The secular clergy of the Catholic communion, though they lost all ecclesiastical jurisdiction, still held some of the temporalities of their benefices; and either became laymen themselves and converted them into private property, or made conveyance of them at low prices to the nobility, who thus enriched themselves by the plunder of the church.

The new teachers had hitherto subsisted chiefly by the voluntary oblations of the faithful; and in a poor country, divided in religious sentiments, this establishment was regarded as very scanty and very precarious.
Repeated applications were made for a legal settlement to the preachers; and though almost every thing in the kingdom was governed by their zeal and caprice, it was with difficulty that their request was at last complied with.

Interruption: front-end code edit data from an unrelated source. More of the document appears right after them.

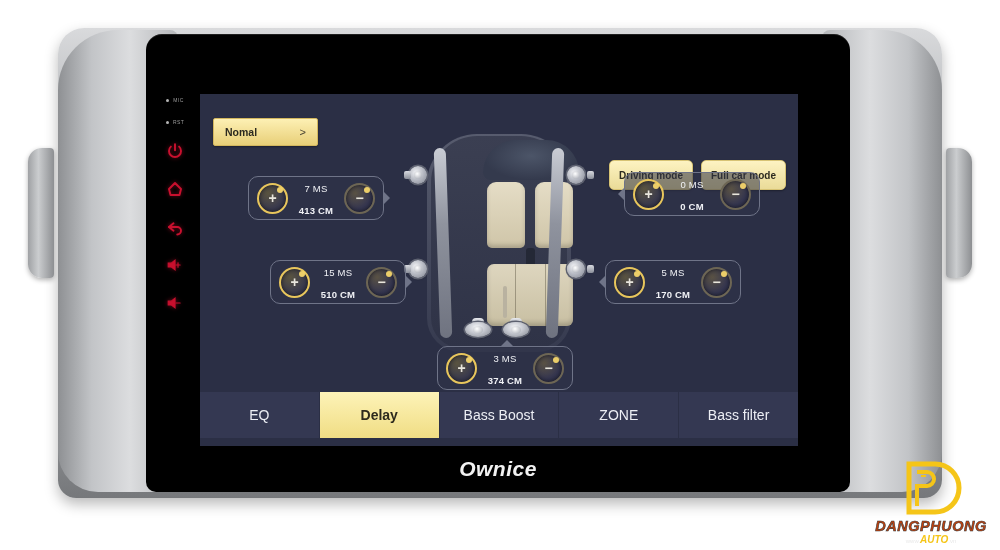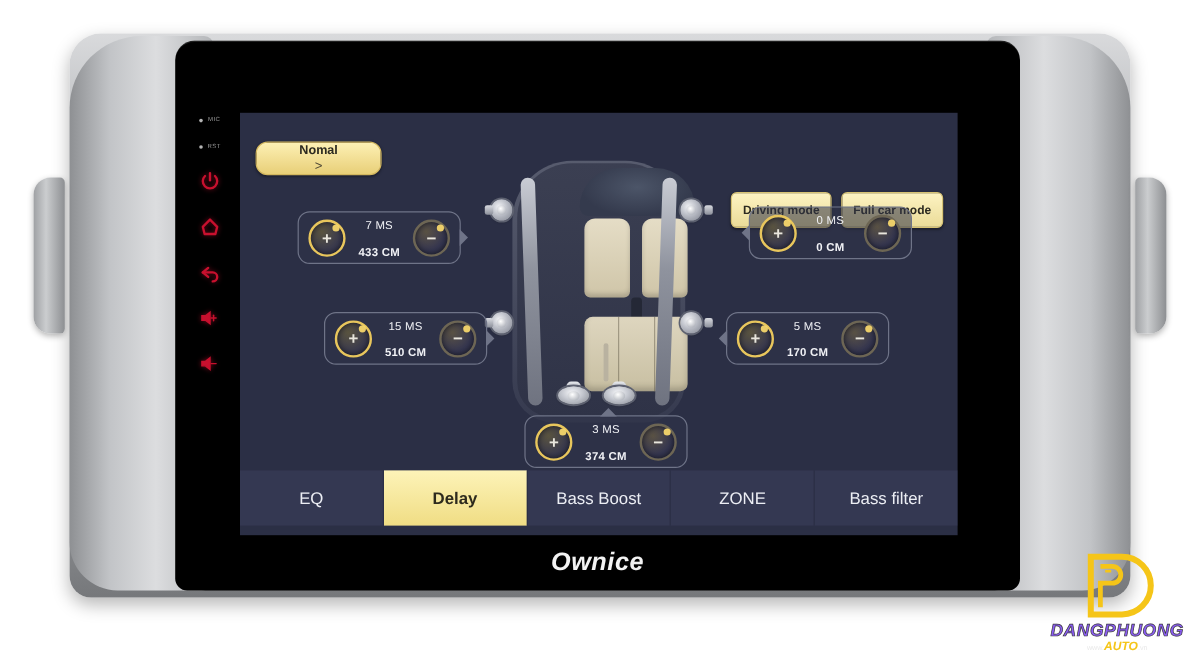--- a/index.html
+++ b/index.html
@@ -89,14 +89,13 @@
     position:absolute; left:13px; top:24px;
     width:105px; height:28px;
     background: linear-gradient(180deg,#fdf0b4,#e8cf78);
-    border-radius: 10px;
+    border-radius: 2px;
     border:1px solid #d3b75e;
     display:flex; align-items:center; justify-content:space-between;
     padding: 0 11px;
     box-sizing:border-box;
     color:#2c2a20; font-size:10.5px; font-weight:bold;
     box-shadow: 0 1px 2px rgba(0,0,0,.35);
-    flex-direction: column;
   }
   .mode-pill .chev { font-size:11px; font-weight:normal; color:#4a4433; }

The fanatical spirit which they indulged, and their industry in decrying the principles and practices of the Romish communion, which placed such merit in enriching the clergy, proved now a very sensible obstacle to their acquisitions.

The convention, however, passed a vote,[*] by which they divided all the ecclesiastical benefices into twenty-one shares: they assigned fourteen to the ancient possessors: of the remaining seven they granted three to the crown; and if that were found to answer the public expenses, they bestowed the overplus on the reformed ministers.

The queen was empowered to levy all the seven; and it was ordained that she should afterwards pay to the clergy what should be judged to suffice for their maintenance.